> **Exercise aim**: Leaving out all pictures, return the records word for word.

# # #

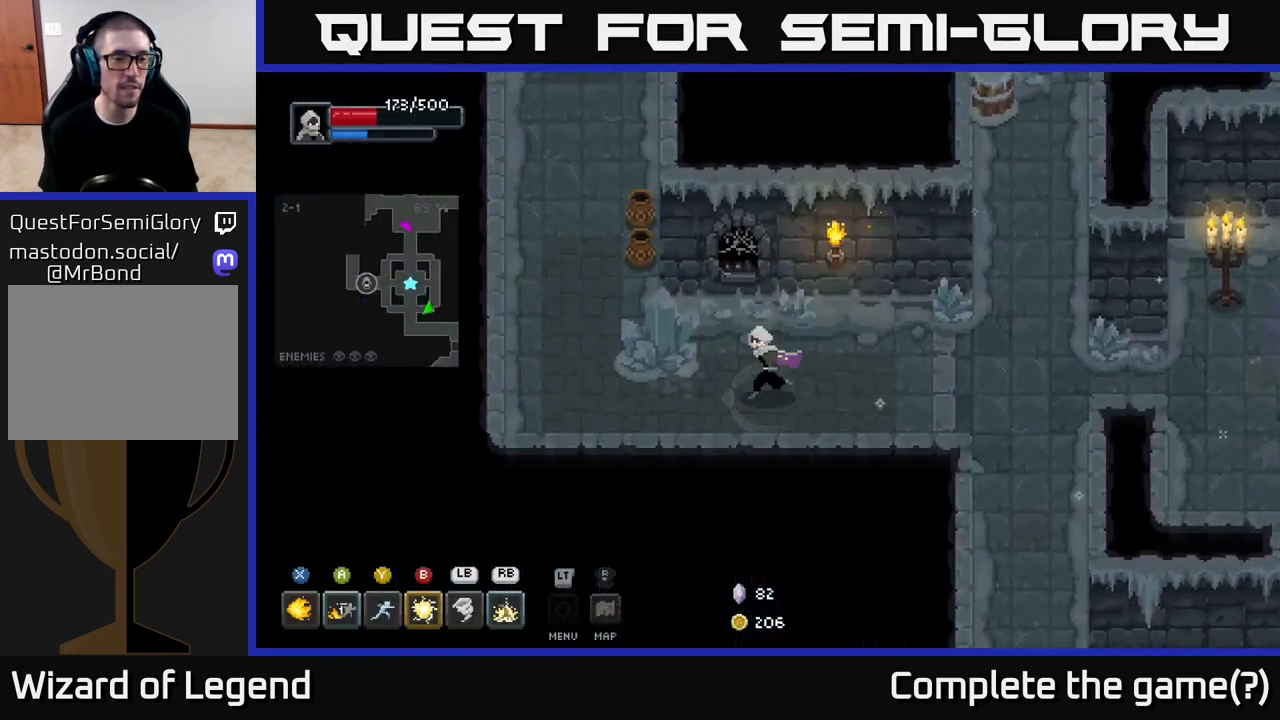
{"buttons": [], "left_stick": "up", "right_stick": "center", "events": [[167, "left_stick", "up-left"], [433, "left_stick", "up"]]}
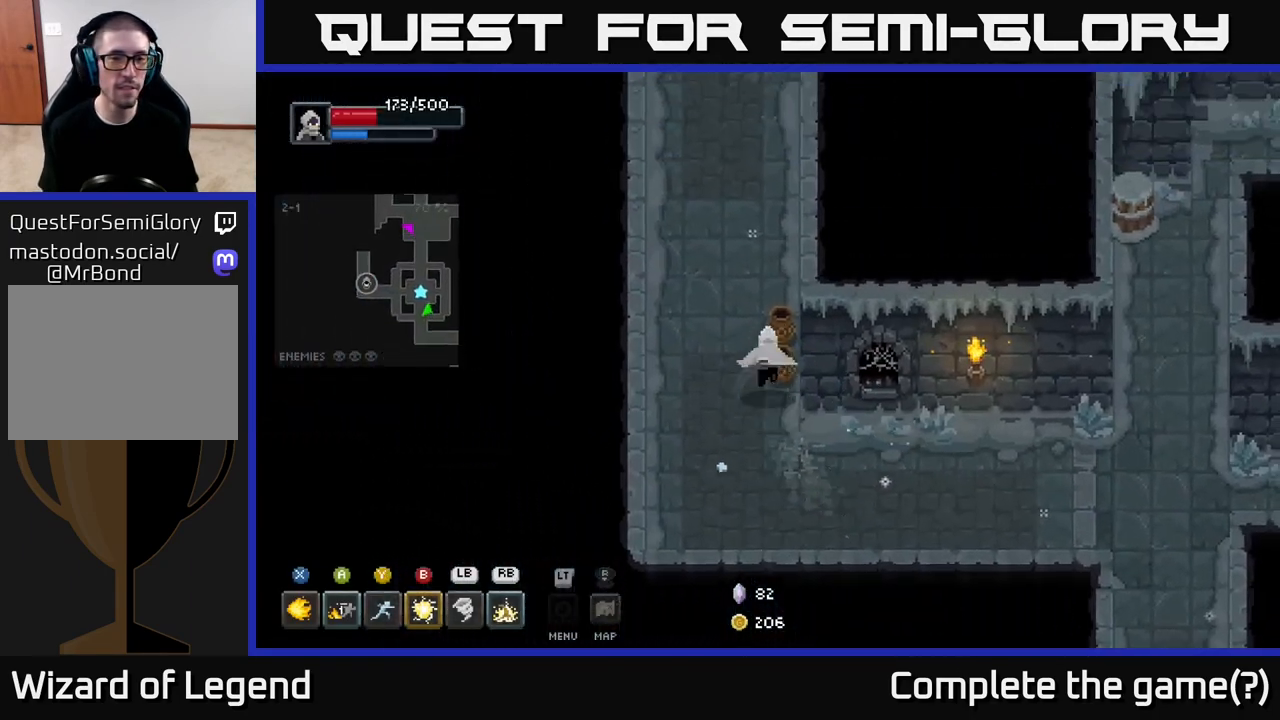
{"buttons": [], "left_stick": "up", "right_stick": "center", "events": [[17, "left_stick", "up-right"], [200, "left_stick", "up"]]}
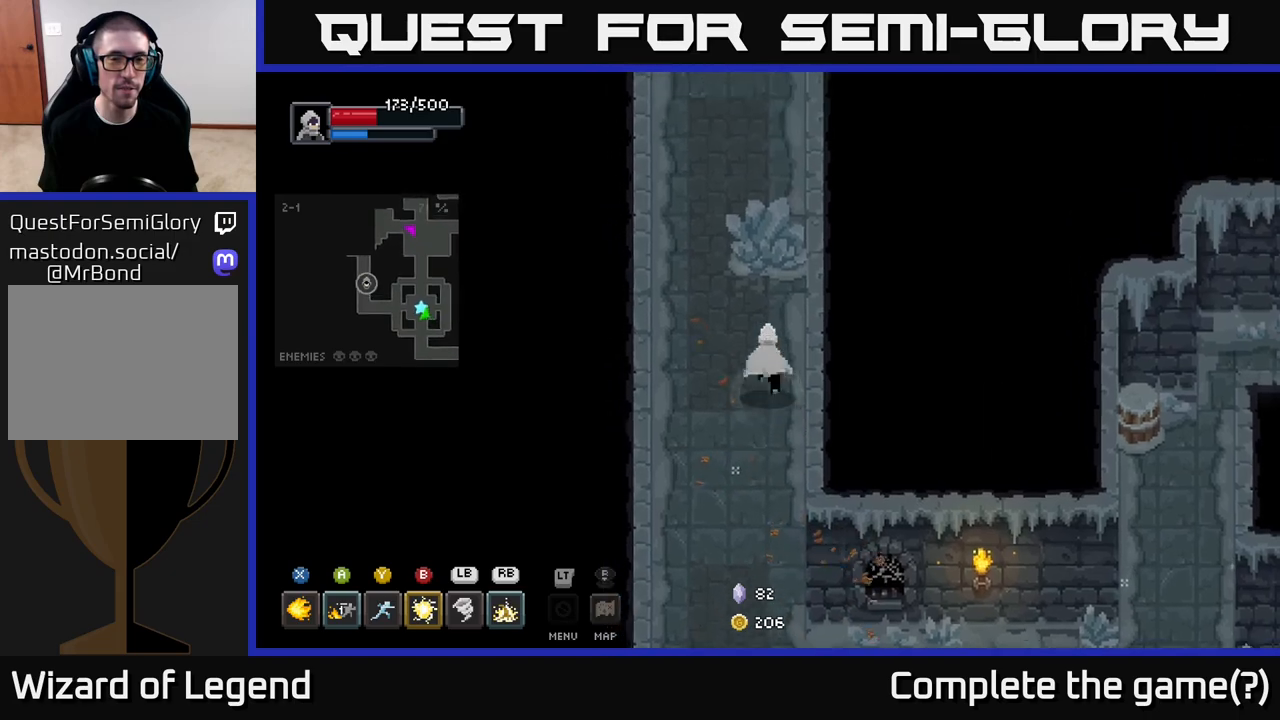
{"buttons": [], "left_stick": "up", "right_stick": "center", "events": []}
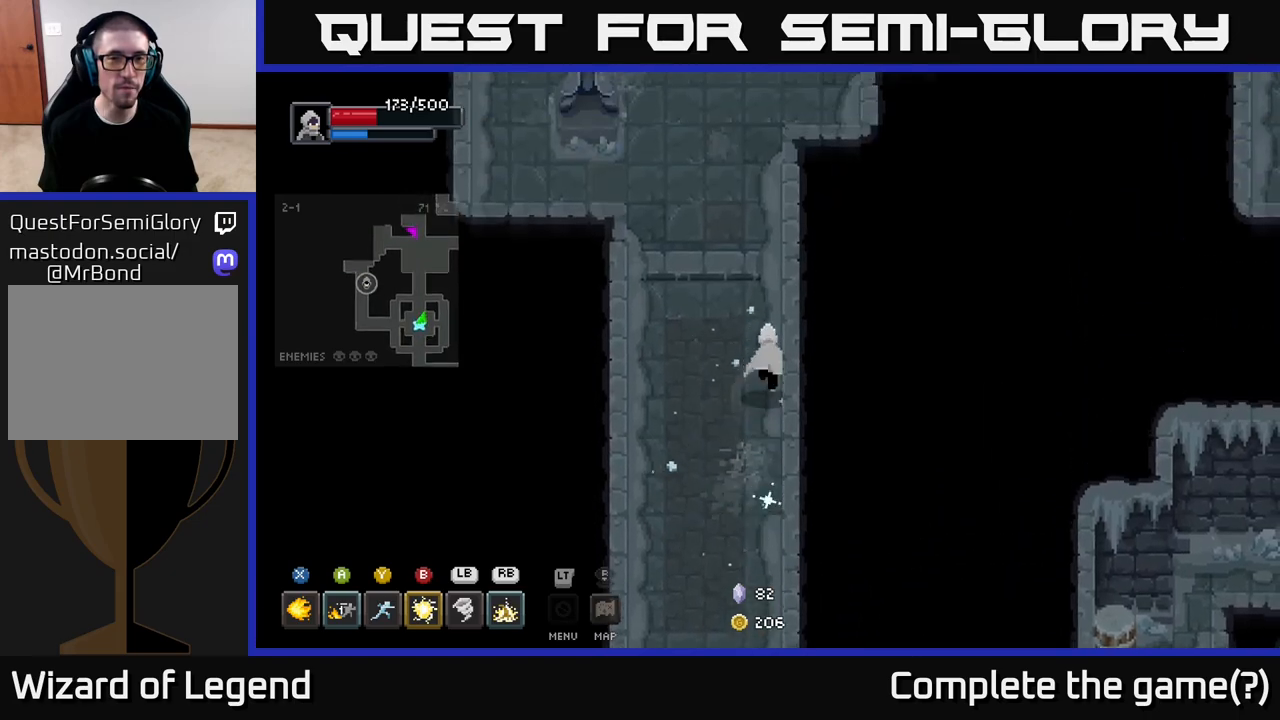
{"buttons": [], "left_stick": "up-left", "right_stick": "center", "events": [[333, "left_stick", "up-left"]]}
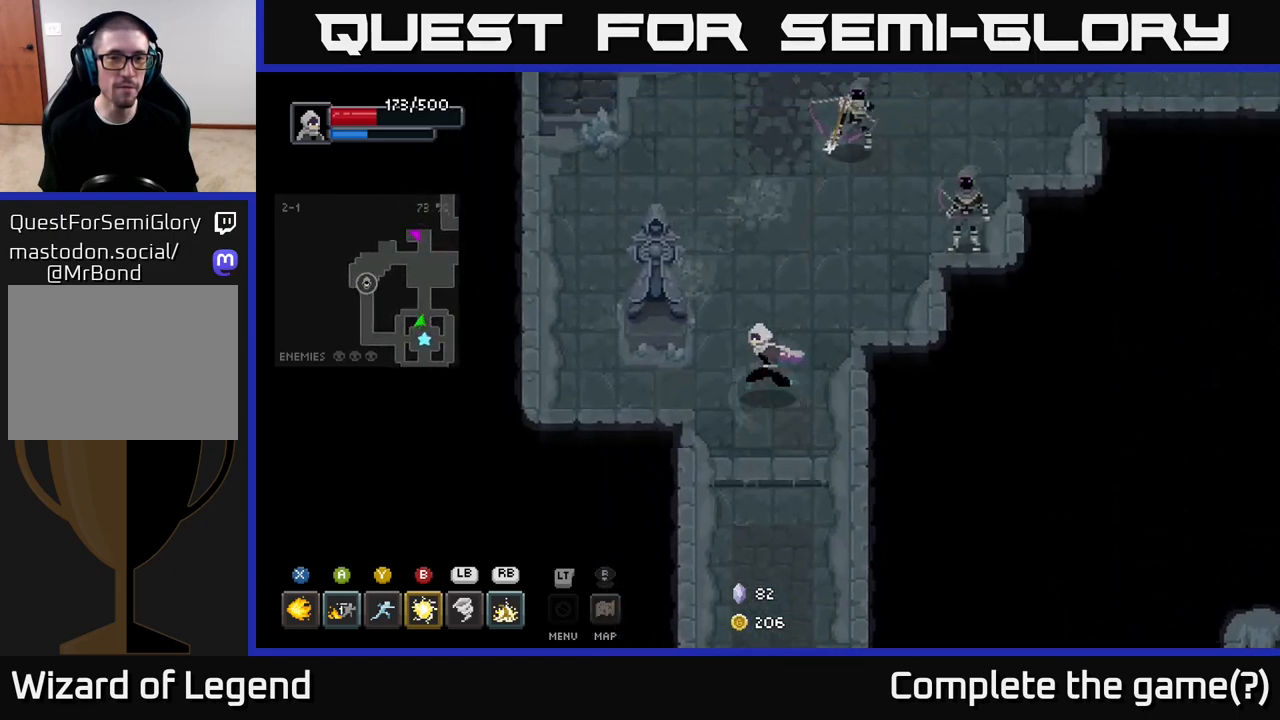
{"buttons": ["X"], "left_stick": "up-right", "right_stick": "center", "events": [[167, "left_stick", "up-right"], [383, "X", "down"]]}
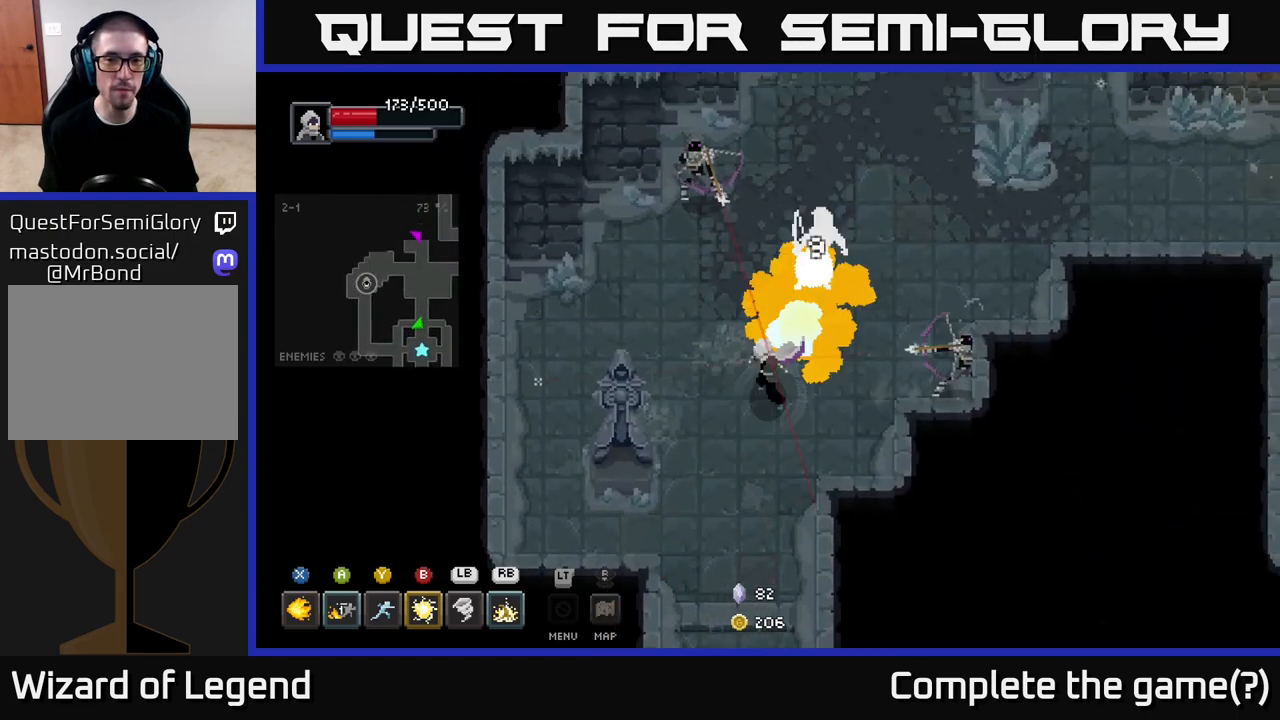
{"buttons": ["A"], "left_stick": "up", "right_stick": "center", "events": [[250, "X", "up"], [467, "A", "down"], [483, "left_stick", "up"]]}
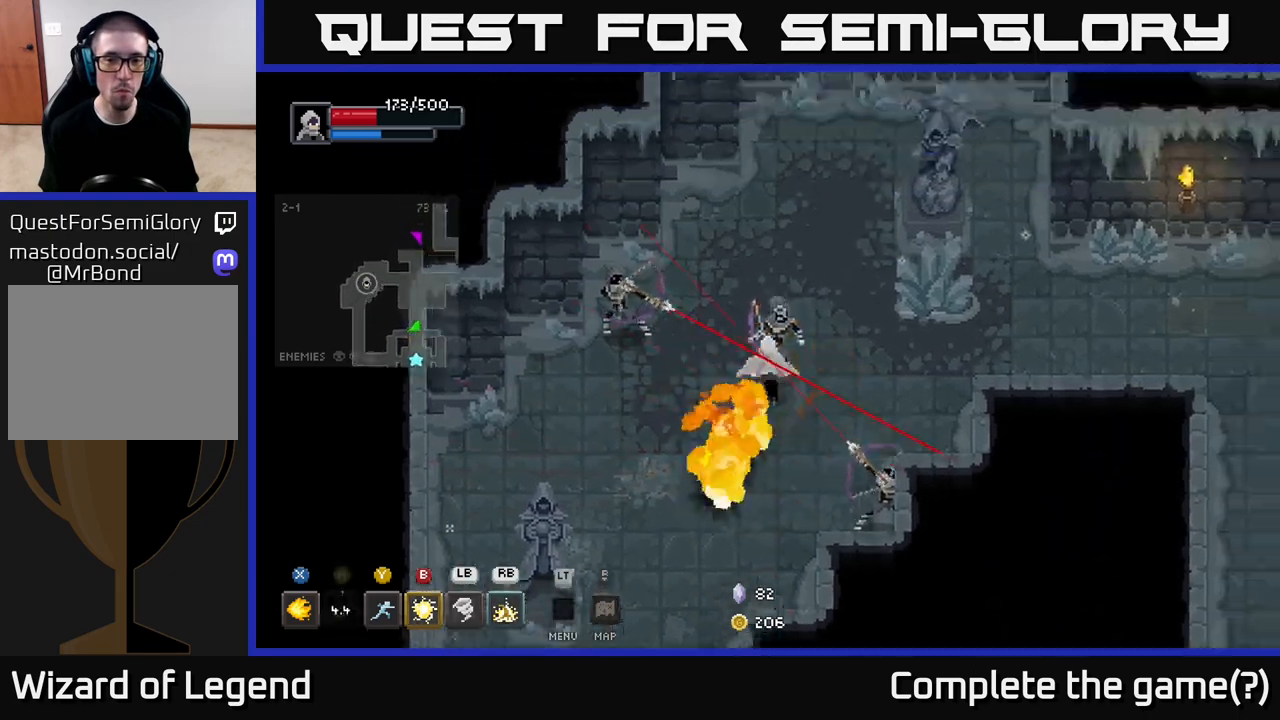
{"buttons": ["B"], "left_stick": "left", "right_stick": "center", "events": [[133, "A", "up"], [383, "left_stick", "left"], [433, "B", "down"]]}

# # #

> **Result of the exercise**:
{"buttons": [], "left_stick": "up", "right_stick": "center", "events": [[167, "left_stick", "up-left"], [433, "left_stick", "up"]]}
{"buttons": [], "left_stick": "up", "right_stick": "center", "events": [[17, "left_stick", "up-right"], [200, "left_stick", "up"]]}
{"buttons": [], "left_stick": "up", "right_stick": "center", "events": []}
{"buttons": [], "left_stick": "up-left", "right_stick": "center", "events": [[333, "left_stick", "up-left"]]}
{"buttons": ["X"], "left_stick": "up-right", "right_stick": "center", "events": [[167, "left_stick", "up-right"], [383, "X", "down"]]}
{"buttons": ["A"], "left_stick": "up", "right_stick": "center", "events": [[250, "X", "up"], [467, "A", "down"], [483, "left_stick", "up"]]}
{"buttons": ["B"], "left_stick": "left", "right_stick": "center", "events": [[133, "A", "up"], [383, "left_stick", "left"], [433, "B", "down"]]}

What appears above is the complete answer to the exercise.